*** Begin section ***

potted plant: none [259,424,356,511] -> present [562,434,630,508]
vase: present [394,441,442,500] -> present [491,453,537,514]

*** End section ***
*** Begin section ***

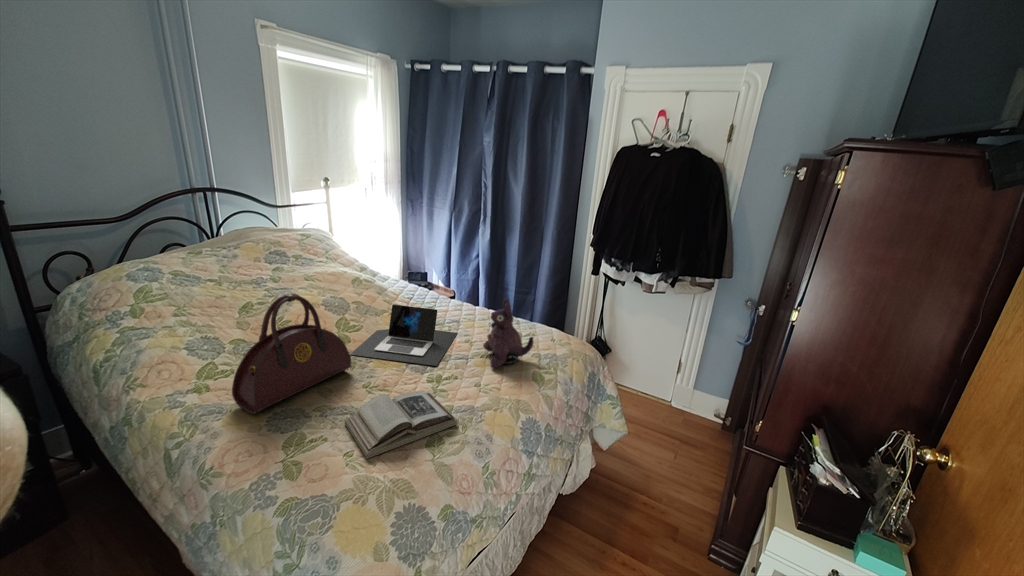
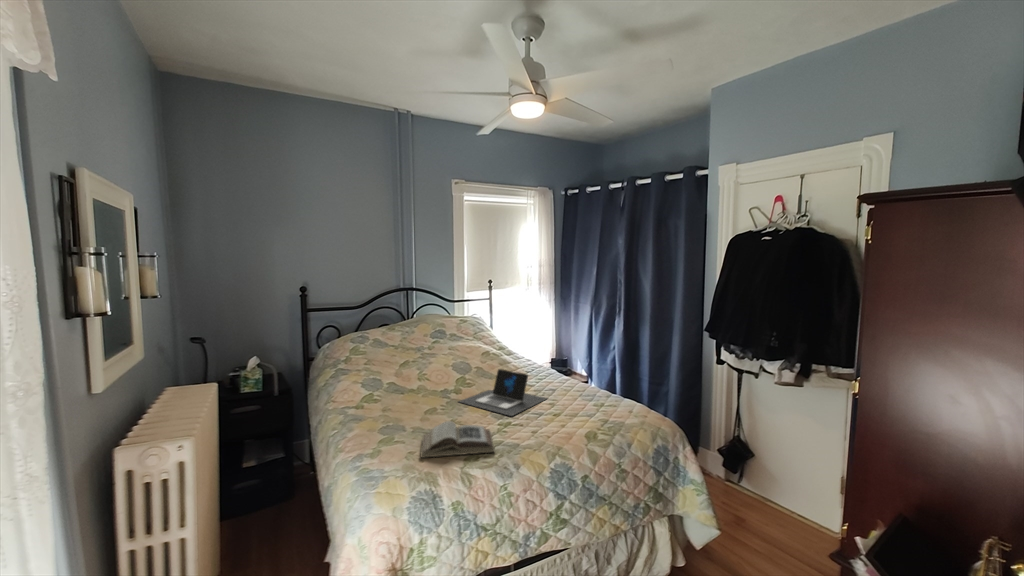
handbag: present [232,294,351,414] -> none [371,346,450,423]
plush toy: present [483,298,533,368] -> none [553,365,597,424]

*** End section ***
*** Begin section ***

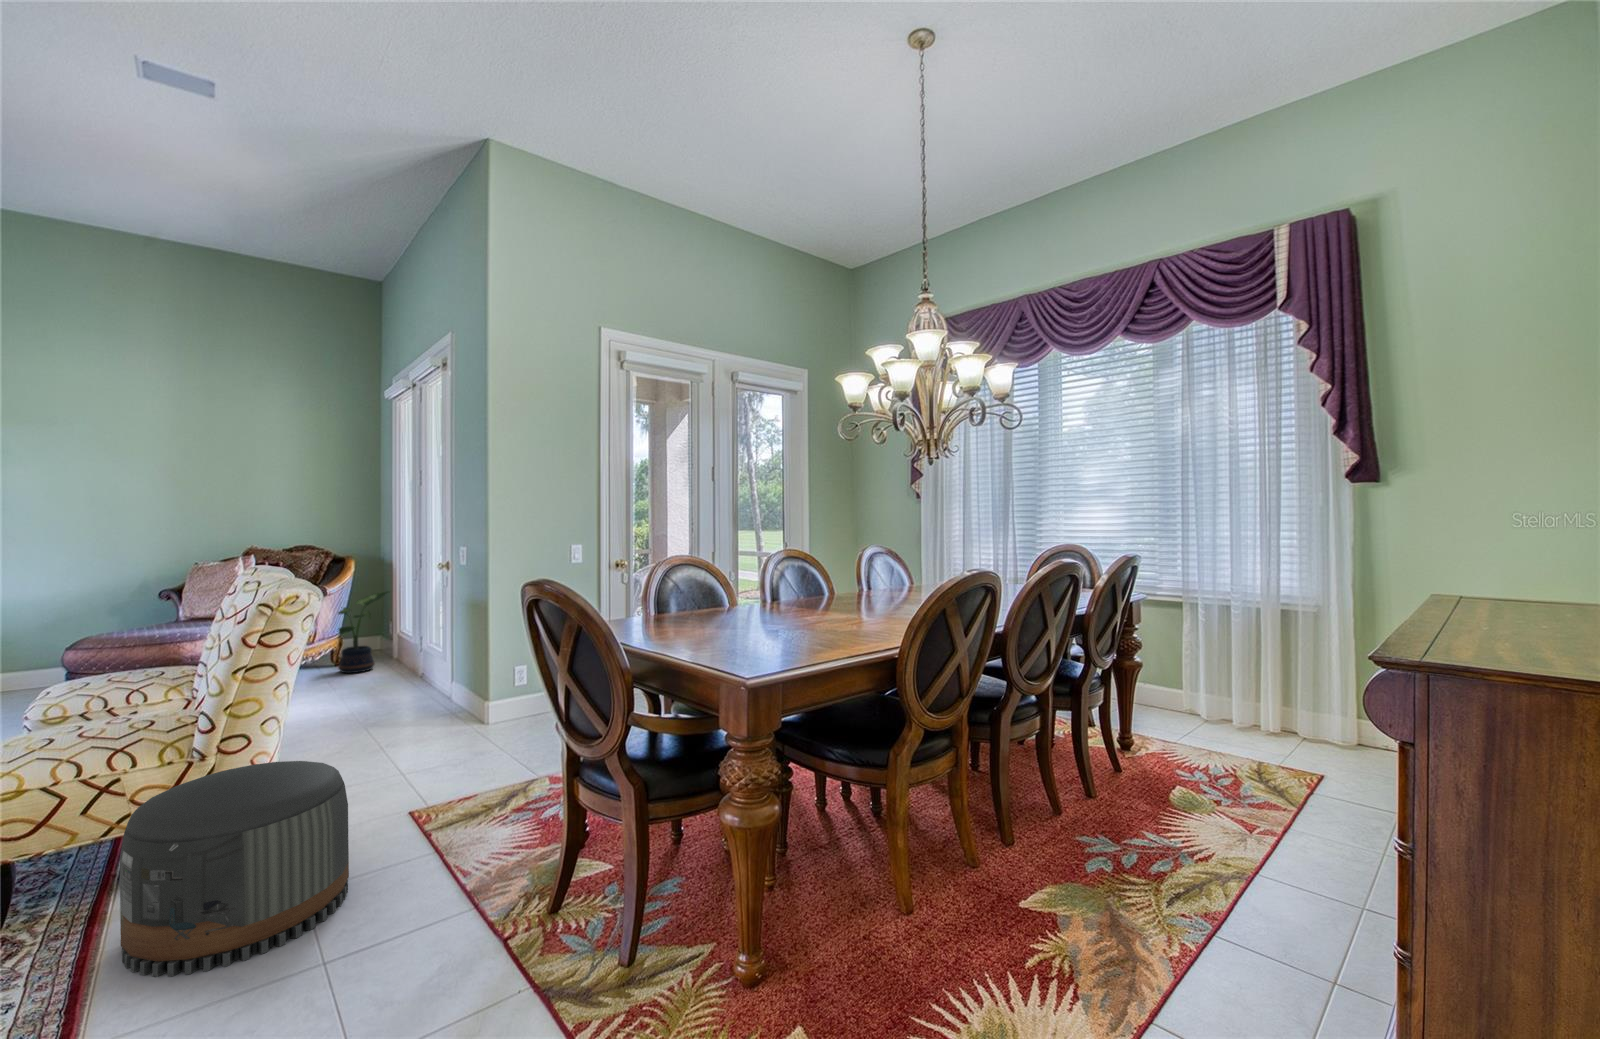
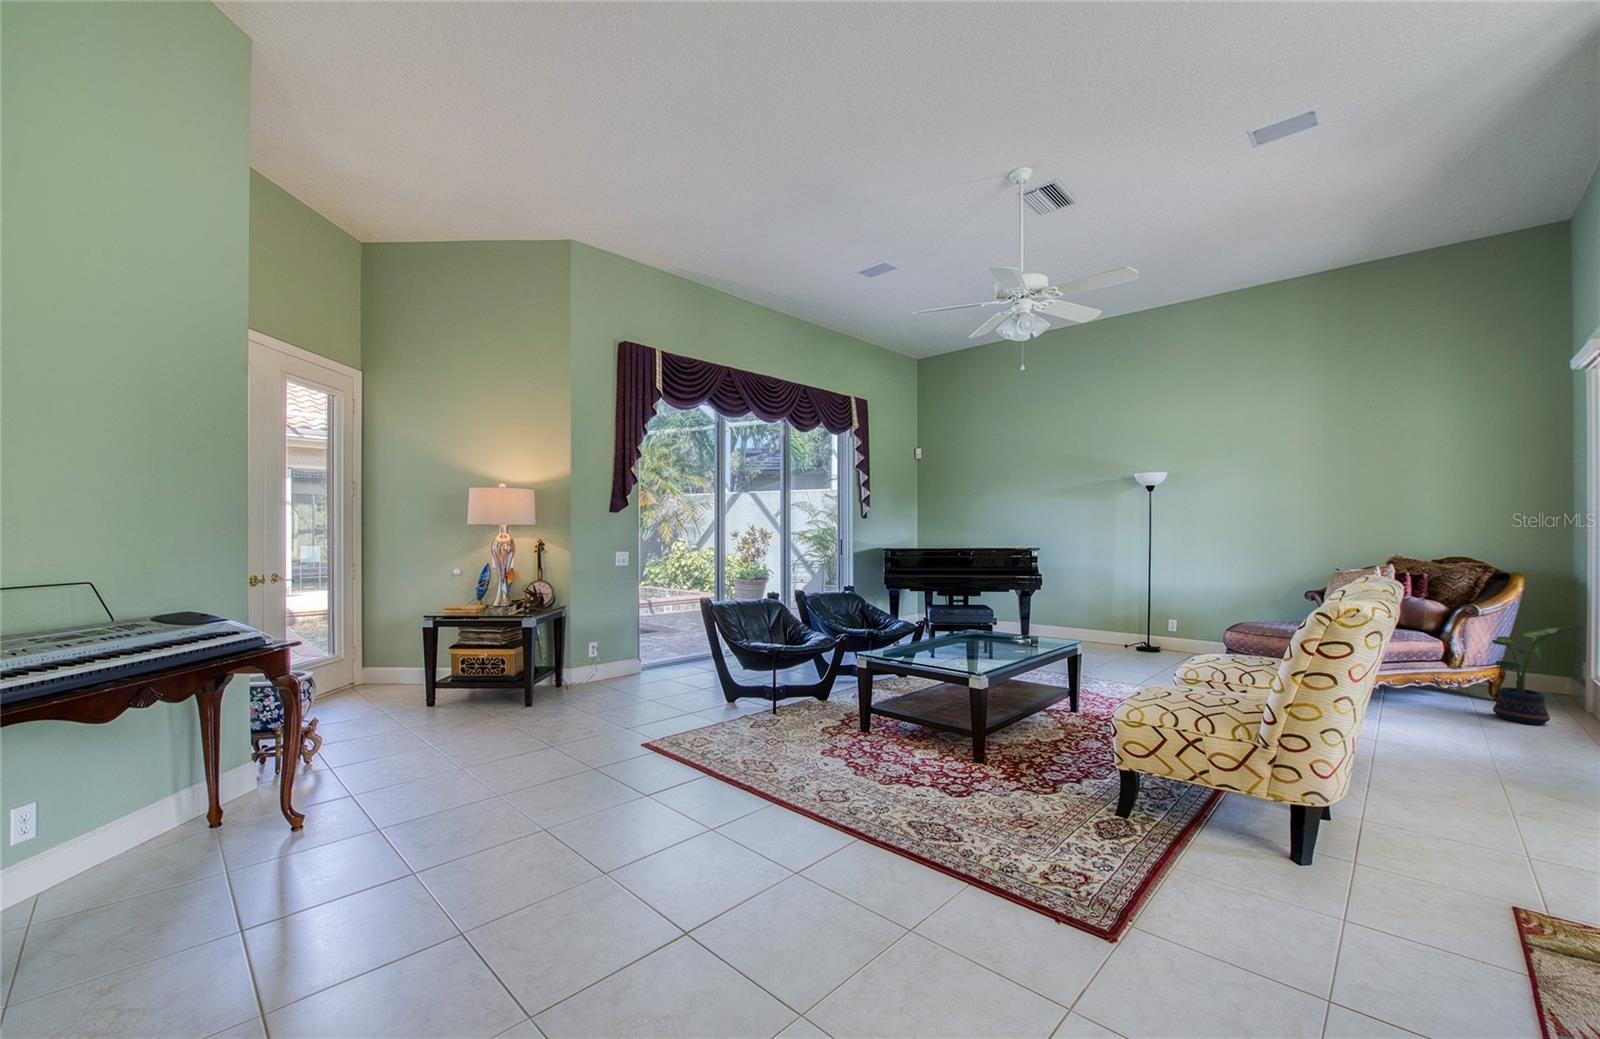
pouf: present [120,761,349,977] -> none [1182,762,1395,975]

*** End section ***

*Work instructions*: Copy exactly the stretch of data above from the line with "potted plant: none" through the line with "vase: present [394,441,442,500]", and omit all other lines.

*Result of this task*:
potted plant: none [259,424,356,511] -> present [562,434,630,508]
vase: present [394,441,442,500] -> present [491,453,537,514]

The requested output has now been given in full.